Pânico com o covid-19 deixa Cidades desertas, esvazia hotéis, obriga aéreas a cancelar rotas e impede que navios de cruzeiro desembarquem passageiros. Perdas são estimadas em US$ 30 bilhões apenas na aviação.

Crédito: Istock

No horizonte da economia do século 21 há uma indústria que concentra riqueza e outra que a distribui. A primeira é a de Tecnologia da Informação, setor em que estão as cinco empresas com o maior valor de mercado no mundo hoje. Apple, Amazon, Microsoft, Alphabet (que controla o Google) e Facebook valem juntas US$ 5 trilhões, uma concentração inédita na história do capitalismo. A indústria que distribui renda, por sua vez, é bem mais pulverizada. Trata-se do turismo, que promove um constante fluxo de pessoas pelo globo (e até fora dele, com as viagens espaciais capitaneadas por Virgin Galactic, de Richard Branson, e SpaceX, de Elon Musk). Dentro ou fora da órbita terrestre, o turismo gera oportunidades de negócio tanto para grandes conglomerados (companhias aéreas, redes hoteleiras, empresas de cruzeiros) quanto para pequenos empreendimentos, sejam agências de viagem locais, pousadas, restaurantes ou guias turísticos que atuam em suas comunidades. Para todos eles, a receita depende do interesse de visitantes. Segundo uma pesquisa anual realizada pelo Conselho Mundial de Viagens e Turismo (WTTC, na sigla em inglês) em parceria com a Oxford Economics, ligada à tradicional universidade inglesa, o setor de turismo respondeu, em 2018, por 10,4% de toda a atividade econômica do planeta, gerando 319 milhões de novos empregos (um em cada cinco dos que foram criados desde 2014). O valor total movimentado por essa indústria é calculado em US$ 8,8 trilhões ao ano — quase o dobro do PIB japonês, que é o quarto do mundo (US$ 4,9 trilhões em 2018). Se fosse um país, o turismo só ficaria atrás dos Estados Unidos (US$ 20,6 trilhões) e da China (US$ 11,5 trilhões).

Vetores de vírus? Turistas de origem asiática usam máscaras na Piazza San Marco, um dos cartões postais de Veneza, na Itália. O alto número de visitantes estrangeiros ao país europeu pode ser uma das razões para a rápida propagação do Covid-19. (Crédito:Andrea Pattaro)

As grandes cifras são apenas um fator que aproxima tecnologia e turismo. Ambas têm um inimigo letal que atende pelo mesmo nome: vírus. Com uma diferença.
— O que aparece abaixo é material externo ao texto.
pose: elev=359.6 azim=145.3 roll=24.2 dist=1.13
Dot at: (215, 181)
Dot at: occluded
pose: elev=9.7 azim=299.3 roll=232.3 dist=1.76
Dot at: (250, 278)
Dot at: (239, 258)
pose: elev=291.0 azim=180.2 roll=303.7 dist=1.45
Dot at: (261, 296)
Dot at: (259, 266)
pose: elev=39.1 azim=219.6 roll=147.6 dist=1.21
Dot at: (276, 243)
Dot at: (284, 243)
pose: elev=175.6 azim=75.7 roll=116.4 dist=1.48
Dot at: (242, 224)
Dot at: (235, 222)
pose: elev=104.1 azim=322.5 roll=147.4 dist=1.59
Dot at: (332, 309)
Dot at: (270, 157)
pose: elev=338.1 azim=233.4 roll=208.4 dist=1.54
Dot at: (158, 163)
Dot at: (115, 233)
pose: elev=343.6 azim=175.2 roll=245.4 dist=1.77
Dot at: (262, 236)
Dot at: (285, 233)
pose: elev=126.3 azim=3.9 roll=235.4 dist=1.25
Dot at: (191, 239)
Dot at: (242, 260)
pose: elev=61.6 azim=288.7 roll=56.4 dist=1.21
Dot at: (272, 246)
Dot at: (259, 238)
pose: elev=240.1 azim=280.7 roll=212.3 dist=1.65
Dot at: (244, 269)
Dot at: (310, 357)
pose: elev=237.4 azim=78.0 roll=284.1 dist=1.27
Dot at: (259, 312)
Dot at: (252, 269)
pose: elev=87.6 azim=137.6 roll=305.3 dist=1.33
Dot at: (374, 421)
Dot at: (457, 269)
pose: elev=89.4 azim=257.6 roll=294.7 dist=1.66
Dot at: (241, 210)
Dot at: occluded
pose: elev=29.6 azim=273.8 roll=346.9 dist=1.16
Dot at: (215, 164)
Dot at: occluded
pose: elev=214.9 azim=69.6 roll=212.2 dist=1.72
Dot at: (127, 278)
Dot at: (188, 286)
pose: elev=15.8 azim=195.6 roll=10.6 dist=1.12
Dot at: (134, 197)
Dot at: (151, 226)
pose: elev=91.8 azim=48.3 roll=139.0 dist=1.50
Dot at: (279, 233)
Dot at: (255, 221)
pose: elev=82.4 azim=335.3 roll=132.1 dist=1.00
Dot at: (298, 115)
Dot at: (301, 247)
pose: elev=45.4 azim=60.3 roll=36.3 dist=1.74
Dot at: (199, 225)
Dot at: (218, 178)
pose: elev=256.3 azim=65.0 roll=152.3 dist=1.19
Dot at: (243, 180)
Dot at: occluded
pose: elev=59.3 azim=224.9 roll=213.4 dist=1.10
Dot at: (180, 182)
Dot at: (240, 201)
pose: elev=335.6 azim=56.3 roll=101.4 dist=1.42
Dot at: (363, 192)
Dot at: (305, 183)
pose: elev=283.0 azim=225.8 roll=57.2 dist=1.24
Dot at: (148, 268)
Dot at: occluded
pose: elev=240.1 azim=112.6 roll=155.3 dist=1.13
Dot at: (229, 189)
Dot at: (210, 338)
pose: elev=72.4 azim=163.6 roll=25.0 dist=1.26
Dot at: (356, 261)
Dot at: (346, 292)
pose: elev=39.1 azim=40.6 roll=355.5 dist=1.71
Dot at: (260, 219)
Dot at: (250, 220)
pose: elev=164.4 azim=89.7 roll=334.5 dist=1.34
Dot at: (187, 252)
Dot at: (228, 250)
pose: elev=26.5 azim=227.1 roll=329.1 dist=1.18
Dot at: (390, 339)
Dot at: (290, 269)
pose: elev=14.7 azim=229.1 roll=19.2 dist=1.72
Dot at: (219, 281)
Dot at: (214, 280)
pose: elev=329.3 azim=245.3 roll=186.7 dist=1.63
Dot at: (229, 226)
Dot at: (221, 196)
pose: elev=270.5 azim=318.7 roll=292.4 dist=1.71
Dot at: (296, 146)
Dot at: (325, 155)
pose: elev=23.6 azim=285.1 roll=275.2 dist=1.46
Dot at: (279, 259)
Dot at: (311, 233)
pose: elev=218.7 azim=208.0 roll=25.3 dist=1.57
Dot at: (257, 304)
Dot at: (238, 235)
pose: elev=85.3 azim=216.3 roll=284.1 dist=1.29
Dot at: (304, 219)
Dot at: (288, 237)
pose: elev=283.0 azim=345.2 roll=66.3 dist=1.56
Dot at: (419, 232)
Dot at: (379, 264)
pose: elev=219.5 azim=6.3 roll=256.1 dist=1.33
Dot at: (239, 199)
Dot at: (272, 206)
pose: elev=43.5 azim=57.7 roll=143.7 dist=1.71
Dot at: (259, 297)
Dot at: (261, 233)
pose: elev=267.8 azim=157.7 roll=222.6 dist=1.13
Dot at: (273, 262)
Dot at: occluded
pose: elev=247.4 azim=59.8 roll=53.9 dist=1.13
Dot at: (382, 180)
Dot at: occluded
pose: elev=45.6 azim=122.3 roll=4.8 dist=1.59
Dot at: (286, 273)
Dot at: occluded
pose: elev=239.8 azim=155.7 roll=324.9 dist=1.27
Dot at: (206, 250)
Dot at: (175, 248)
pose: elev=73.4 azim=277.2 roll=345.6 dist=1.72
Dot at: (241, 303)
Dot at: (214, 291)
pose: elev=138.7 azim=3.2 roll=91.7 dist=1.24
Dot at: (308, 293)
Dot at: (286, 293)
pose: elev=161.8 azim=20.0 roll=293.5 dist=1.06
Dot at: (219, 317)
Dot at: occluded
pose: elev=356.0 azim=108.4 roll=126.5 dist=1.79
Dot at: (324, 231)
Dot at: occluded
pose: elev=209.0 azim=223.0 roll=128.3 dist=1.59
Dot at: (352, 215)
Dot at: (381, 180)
No mundo digital, ainda que vírus ofereçam ameaças graves e permanentes, não costumam provocar perdas em vidas humanas. Causam apenas danos materiais, muitas vezes compensados por novos negócios. Há empresas inteiras dedicas a combater as ameaças virtuais e garantir a tranquilidade dos usuários de computadores, redes de dados e smartphones — com a promessa de que tudo funcione bem mediante o pagamento de uma perene proteção antiviral. No mundo físico é diferente. Vacinas também movimentam fortunas. Sua descoberta, porém, não é imediata. No hiato de tempo entre a expansão do contágio por um novo vírus e sua profilaxia completa é que as consequências podem ser devastadoras. Para piorar, não há garantia de que surjam drogas capazes de imunizar a humanidade de todas as doenças causadas por vírus. Tal incerteza pode se converter rapidamente em pânico.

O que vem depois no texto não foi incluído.